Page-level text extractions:
+===+

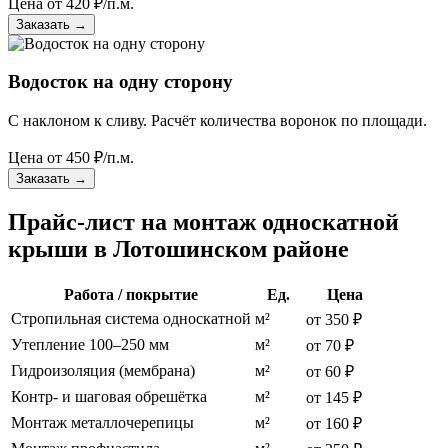
Цена от
420
₽/п.м.
Заказать
→
Водосток на одну сторону
С наклоном к сливу. Расчёт количества воронок по площади.
Цена от
450
₽/п.м.
Заказать
→
Прайс-лист на монтаж односкатной
крыши в Лотошинском районе
Работа / покрытие
Ед.
Цена
Стропильная система односкатной
м²
от 350 ₽
Утепление 100–250 мм
м²
от 70 ₽
Гидроизоляция (мембрана)
м²
от 60 ₽
Контр- и шаговая обрешётка
м²
от 145 ₽
Монтаж металлочерепицы
м²
от 160 ₽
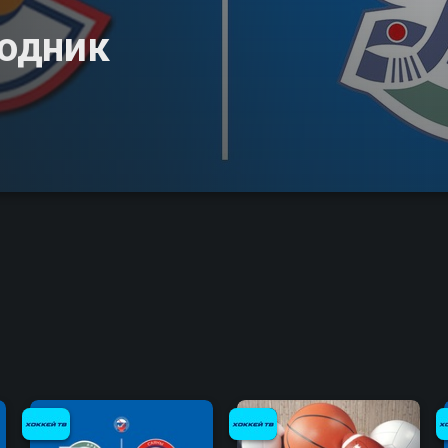
Водник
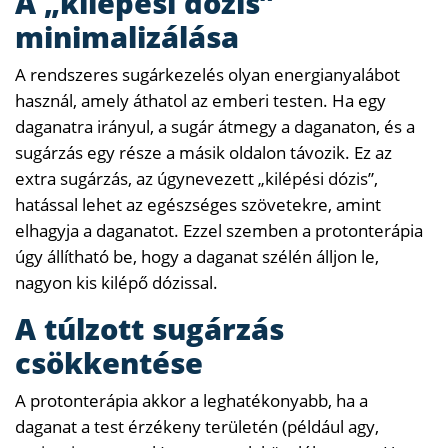
A „kilépési dózis”
minimalizálása
A rendszeres sugárkezelés olyan energianyalábot
használ, amely áthatol az emberi testen. Ha egy
daganatra irányul, a sugár átmegy a daganaton, és a
sugárzás egy része a másik oldalon távozik. Ez az
extra sugárzás, az úgynevezett „kilépési dózis”,
hatással lehet az egészséges szövetekre, amint
elhagyja a daganatot. Ezzel szemben a protonterápia
úgy állítható be, hogy a daganat szélén álljon le,
nagyon kis kilépő dózissal.
A túlzott sugárzás
csökkentése
A protonterápia akkor a leghatékonyabb, ha a
daganat a test érzékeny területén (például agy,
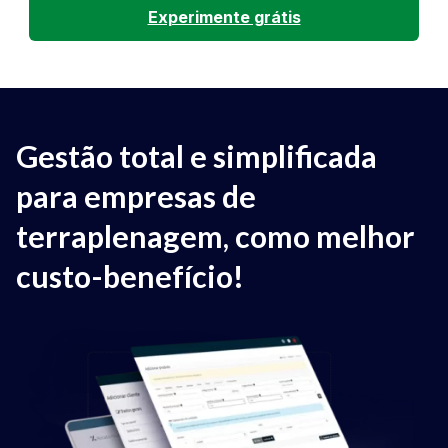
Experimente grátis
Gestão total e simplificada
para empresas de
terraplenagem, com
o melhor
custo-benefício!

+===+

Return the lines from the one containing "Experimente grátis" through the end of the items, inclusive, and reproduce them verbatim.

Experimente grátis
Gestão total e simplificada
para empresas de
terraplenagem, com
o melhor
custo-benefício!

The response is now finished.